=== Begin Enclosure ===

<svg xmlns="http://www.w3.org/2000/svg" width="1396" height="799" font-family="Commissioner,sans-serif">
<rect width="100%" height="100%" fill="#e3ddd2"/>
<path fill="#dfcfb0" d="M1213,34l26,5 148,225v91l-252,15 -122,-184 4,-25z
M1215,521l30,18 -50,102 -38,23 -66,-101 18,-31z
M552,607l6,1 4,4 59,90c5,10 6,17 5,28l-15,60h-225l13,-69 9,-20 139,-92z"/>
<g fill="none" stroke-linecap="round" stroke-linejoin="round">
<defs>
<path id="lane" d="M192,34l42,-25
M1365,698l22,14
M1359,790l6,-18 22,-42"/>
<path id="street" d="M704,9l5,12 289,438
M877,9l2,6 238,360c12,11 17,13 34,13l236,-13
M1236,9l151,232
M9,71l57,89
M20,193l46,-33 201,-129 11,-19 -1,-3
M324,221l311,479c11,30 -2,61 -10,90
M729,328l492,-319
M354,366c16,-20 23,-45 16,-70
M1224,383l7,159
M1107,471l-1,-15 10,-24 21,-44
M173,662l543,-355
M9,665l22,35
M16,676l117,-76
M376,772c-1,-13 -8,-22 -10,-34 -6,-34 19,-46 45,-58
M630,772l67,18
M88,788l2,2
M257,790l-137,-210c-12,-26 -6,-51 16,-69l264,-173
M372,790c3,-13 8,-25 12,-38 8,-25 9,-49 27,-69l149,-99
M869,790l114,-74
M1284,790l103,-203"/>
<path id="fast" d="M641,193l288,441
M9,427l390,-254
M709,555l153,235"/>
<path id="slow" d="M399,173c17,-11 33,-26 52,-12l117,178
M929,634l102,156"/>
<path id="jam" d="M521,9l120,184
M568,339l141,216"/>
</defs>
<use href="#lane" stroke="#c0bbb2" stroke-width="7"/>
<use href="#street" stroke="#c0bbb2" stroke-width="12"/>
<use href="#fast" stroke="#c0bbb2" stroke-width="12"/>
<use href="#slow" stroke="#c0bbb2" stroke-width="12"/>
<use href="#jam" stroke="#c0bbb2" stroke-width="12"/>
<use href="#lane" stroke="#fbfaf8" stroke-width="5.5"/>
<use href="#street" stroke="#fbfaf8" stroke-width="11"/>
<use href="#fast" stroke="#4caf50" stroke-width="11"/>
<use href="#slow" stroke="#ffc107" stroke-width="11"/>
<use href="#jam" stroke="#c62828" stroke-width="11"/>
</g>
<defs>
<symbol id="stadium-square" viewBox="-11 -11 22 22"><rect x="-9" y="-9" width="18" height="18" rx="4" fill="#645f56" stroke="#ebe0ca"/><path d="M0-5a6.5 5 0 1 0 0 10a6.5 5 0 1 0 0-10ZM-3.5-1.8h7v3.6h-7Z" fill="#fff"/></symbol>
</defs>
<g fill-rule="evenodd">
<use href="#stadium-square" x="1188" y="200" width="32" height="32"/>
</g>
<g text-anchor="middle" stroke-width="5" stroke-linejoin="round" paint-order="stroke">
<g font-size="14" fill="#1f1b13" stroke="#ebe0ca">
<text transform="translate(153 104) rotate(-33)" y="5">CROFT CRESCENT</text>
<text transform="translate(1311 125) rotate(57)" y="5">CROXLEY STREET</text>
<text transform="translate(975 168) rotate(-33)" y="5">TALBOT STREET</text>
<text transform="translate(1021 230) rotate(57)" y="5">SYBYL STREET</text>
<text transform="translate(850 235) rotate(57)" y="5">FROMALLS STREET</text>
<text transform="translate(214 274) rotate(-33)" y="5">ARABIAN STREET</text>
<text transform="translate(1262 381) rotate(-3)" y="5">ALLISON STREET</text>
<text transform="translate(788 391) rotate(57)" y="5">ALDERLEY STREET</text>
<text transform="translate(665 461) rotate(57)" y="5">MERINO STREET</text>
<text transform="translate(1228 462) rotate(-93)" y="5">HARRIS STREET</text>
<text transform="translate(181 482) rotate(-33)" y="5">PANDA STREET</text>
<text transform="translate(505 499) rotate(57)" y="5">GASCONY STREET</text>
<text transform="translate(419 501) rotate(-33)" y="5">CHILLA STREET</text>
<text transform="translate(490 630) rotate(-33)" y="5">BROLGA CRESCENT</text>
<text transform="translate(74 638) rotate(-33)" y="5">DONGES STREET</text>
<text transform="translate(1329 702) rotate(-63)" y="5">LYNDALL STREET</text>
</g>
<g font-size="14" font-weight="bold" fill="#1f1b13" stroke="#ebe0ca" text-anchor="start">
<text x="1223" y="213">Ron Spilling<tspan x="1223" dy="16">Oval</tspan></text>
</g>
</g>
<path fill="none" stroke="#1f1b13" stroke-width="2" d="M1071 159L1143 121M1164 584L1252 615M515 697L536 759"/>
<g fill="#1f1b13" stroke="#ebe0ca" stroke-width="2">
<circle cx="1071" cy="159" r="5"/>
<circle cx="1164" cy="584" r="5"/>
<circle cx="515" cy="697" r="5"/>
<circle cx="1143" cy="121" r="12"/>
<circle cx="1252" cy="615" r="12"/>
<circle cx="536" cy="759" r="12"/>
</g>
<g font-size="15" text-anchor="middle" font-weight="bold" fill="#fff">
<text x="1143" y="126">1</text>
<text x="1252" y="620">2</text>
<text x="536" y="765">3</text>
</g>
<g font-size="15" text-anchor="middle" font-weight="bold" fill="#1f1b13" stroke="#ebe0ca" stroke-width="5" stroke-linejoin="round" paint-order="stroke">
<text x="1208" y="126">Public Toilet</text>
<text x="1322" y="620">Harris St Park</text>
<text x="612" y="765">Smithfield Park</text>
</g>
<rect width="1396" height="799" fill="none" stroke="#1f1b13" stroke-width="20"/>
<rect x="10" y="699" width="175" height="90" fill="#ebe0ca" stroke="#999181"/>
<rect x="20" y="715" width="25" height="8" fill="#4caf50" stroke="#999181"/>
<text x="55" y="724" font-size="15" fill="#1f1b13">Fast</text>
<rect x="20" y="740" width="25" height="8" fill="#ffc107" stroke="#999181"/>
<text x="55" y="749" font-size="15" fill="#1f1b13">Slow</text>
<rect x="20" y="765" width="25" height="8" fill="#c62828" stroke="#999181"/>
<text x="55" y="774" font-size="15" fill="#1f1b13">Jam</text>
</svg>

=== End Enclosure ===
=== Begin Enclosure ===

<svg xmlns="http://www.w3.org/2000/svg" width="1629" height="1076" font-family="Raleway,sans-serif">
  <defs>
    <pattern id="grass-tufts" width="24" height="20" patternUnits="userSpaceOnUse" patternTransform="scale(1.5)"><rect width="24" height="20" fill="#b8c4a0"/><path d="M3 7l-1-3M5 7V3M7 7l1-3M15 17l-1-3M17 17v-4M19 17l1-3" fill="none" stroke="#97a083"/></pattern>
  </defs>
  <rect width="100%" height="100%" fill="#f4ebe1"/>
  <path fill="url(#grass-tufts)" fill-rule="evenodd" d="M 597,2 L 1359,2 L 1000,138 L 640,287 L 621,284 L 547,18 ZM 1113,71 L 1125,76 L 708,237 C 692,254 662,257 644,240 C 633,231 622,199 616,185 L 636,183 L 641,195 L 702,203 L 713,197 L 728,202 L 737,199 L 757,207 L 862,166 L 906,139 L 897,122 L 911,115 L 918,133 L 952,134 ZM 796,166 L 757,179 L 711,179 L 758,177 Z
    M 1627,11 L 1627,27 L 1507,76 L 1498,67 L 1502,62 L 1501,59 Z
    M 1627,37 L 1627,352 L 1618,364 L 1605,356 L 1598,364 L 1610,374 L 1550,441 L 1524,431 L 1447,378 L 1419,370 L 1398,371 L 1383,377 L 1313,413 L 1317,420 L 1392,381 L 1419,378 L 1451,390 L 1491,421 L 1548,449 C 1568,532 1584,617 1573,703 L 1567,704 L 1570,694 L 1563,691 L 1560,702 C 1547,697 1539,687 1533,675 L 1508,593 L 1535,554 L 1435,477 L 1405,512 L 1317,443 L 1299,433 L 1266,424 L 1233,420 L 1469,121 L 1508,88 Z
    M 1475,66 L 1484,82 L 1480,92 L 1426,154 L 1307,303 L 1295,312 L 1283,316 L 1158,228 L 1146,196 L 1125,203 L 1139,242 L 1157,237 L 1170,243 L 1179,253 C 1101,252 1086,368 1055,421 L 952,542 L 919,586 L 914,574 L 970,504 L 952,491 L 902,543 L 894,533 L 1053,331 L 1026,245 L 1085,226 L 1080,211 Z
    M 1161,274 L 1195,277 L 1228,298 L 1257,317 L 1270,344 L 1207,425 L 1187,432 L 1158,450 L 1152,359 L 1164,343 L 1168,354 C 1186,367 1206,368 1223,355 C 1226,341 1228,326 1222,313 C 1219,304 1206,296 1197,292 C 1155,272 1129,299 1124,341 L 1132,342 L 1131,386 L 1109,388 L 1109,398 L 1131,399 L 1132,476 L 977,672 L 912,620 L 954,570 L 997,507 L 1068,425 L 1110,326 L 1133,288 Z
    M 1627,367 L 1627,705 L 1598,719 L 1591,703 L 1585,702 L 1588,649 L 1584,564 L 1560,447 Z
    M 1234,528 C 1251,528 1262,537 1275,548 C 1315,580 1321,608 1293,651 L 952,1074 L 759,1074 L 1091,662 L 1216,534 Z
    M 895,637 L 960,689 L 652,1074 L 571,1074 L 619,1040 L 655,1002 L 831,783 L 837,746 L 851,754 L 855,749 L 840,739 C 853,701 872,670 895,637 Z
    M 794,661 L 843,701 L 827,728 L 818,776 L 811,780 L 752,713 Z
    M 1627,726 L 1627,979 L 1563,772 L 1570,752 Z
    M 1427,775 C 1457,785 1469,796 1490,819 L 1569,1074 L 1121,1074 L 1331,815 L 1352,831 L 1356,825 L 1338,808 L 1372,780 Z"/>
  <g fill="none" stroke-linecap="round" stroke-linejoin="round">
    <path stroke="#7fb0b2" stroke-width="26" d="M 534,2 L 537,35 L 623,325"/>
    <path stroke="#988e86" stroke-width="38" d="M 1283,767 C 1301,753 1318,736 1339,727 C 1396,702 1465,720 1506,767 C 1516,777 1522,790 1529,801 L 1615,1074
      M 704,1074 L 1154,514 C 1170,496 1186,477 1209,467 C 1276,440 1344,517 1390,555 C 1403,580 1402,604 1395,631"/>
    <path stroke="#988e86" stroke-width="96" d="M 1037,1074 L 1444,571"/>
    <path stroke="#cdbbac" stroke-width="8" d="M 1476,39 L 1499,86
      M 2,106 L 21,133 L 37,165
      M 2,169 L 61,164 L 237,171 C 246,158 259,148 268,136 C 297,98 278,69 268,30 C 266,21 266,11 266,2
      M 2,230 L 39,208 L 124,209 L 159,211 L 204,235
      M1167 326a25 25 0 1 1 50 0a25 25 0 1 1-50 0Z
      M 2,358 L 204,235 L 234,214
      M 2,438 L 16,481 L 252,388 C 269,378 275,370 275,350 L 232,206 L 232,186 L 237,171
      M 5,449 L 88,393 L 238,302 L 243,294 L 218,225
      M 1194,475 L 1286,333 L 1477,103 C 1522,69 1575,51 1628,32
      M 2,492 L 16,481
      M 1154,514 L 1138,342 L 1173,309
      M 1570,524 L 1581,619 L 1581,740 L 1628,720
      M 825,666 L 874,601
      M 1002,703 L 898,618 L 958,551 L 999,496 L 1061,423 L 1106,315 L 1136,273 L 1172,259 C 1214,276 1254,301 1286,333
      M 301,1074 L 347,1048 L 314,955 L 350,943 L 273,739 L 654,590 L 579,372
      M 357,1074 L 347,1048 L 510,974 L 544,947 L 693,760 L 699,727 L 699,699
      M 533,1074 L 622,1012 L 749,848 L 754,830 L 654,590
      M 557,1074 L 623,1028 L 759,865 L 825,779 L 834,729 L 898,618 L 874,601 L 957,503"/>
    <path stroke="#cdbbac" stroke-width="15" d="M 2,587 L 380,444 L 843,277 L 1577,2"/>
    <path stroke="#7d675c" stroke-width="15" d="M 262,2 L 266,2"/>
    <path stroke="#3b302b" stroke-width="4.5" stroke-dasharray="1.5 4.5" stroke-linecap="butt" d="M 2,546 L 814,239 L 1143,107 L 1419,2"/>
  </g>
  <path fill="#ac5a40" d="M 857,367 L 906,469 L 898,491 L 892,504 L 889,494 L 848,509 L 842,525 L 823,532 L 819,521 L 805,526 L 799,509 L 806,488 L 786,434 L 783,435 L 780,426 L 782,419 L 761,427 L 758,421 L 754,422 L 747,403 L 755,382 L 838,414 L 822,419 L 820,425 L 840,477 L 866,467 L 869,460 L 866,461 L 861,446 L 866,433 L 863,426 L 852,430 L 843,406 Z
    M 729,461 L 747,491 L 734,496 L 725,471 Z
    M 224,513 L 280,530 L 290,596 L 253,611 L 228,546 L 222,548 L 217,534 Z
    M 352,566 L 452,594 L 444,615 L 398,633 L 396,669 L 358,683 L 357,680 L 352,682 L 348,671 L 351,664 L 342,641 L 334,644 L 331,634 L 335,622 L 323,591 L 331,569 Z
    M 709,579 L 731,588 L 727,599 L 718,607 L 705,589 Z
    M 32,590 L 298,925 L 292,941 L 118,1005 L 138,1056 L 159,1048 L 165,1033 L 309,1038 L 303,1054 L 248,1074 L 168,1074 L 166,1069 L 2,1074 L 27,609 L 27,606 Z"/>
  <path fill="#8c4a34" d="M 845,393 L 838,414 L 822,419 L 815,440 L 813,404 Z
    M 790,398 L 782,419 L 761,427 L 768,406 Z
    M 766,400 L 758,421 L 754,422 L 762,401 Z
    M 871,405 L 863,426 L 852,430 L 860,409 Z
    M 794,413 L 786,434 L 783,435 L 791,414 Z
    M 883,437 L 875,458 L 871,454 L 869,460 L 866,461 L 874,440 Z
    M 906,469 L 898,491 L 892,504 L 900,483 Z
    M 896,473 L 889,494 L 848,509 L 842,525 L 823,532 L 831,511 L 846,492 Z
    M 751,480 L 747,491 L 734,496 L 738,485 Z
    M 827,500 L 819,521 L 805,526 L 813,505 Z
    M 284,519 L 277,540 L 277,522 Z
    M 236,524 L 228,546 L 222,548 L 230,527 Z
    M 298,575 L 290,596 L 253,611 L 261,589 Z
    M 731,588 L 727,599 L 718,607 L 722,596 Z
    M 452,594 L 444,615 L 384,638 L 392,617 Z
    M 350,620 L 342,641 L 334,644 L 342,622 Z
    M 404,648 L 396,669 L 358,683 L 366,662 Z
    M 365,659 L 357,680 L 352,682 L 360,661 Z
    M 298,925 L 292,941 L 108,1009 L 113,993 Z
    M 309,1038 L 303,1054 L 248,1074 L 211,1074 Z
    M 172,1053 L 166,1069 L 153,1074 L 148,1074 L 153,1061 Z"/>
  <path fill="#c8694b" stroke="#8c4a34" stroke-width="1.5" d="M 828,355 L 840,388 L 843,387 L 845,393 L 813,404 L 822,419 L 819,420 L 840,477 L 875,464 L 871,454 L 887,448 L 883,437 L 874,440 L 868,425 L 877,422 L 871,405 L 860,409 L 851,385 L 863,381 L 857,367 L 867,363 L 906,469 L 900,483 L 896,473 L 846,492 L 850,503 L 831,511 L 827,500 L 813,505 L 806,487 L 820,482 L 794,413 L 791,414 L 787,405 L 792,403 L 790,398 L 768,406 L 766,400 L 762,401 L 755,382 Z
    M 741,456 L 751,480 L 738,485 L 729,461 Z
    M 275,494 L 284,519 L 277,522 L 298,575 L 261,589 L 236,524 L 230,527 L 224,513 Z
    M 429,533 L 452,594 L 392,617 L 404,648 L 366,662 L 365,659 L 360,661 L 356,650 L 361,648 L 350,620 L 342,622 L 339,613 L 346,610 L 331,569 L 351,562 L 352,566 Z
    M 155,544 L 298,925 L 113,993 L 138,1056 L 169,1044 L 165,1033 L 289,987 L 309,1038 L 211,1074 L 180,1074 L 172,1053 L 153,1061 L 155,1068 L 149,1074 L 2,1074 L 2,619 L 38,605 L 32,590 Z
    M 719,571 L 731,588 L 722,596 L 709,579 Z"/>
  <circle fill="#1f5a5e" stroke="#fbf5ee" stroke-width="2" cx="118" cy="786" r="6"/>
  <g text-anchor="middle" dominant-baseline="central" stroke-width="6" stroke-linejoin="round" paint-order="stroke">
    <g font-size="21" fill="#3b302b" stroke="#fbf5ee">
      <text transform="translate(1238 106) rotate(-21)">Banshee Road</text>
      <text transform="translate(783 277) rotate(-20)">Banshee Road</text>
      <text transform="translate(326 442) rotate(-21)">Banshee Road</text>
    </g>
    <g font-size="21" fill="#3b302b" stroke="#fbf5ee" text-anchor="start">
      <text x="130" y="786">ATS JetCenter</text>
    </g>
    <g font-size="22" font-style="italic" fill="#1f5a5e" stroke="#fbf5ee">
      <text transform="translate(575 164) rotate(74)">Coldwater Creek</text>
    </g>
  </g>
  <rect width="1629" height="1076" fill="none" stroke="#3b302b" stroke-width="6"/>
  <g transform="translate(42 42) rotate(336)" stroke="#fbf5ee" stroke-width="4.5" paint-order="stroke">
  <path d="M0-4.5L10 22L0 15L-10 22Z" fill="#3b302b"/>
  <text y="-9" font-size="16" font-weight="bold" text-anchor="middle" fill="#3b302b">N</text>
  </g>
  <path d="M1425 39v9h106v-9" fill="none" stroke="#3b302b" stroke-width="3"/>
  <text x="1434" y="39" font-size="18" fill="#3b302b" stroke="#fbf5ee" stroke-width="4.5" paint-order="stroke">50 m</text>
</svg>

=== End Enclosure ===

Give back, word for word, only the lines above from the line holding "M 1570,524 L" to the line holding "M 224,513 L", both included.

_EXERCISE RESULT_.
      M 1570,524 L 1581,619 L 1581,740 L 1628,720
      M 825,666 L 874,601
      M 1002,703 L 898,618 L 958,551 L 999,496 L 1061,423 L 1106,315 L 1136,273 L 1172,259 C 1214,276 1254,301 1286,333
      M 301,1074 L 347,1048 L 314,955 L 350,943 L 273,739 L 654,590 L 579,372
      M 357,1074 L 347,1048 L 510,974 L 544,947 L 693,760 L 699,727 L 699,699
      M 533,1074 L 622,1012 L 749,848 L 754,830 L 654,590
      M 557,1074 L 623,1028 L 759,865 L 825,779 L 834,729 L 898,618 L 874,601 L 957,503"/>
    <path stroke="#cdbbac" stroke-width="15" d="M 2,587 L 380,444 L 843,277 L 1577,2"/>
    <path stroke="#7d675c" stroke-width="15" d="M 262,2 L 266,2"/>
    <path stroke="#3b302b" stroke-width="4.5" stroke-dasharray="1.5 4.5" stroke-linecap="butt" d="M 2,546 L 814,239 L 1143,107 L 1419,2"/>
  </g>
  <path fill="#ac5a40" d="M 857,367 L 906,469 L 898,491 L 892,504 L 889,494 L 848,509 L 842,525 L 823,532 L 819,521 L 805,526 L 799,509 L 806,488 L 786,434 L 783,435 L 780,426 L 782,419 L 761,427 L 758,421 L 754,422 L 747,403 L 755,382 L 838,414 L 822,419 L 820,425 L 840,477 L 866,467 L 869,460 L 866,461 L 861,446 L 866,433 L 863,426 L 852,430 L 843,406 Z
    M 729,461 L 747,491 L 734,496 L 725,471 Z
    M 224,513 L 280,530 L 290,596 L 253,611 L 228,546 L 222,548 L 217,534 Z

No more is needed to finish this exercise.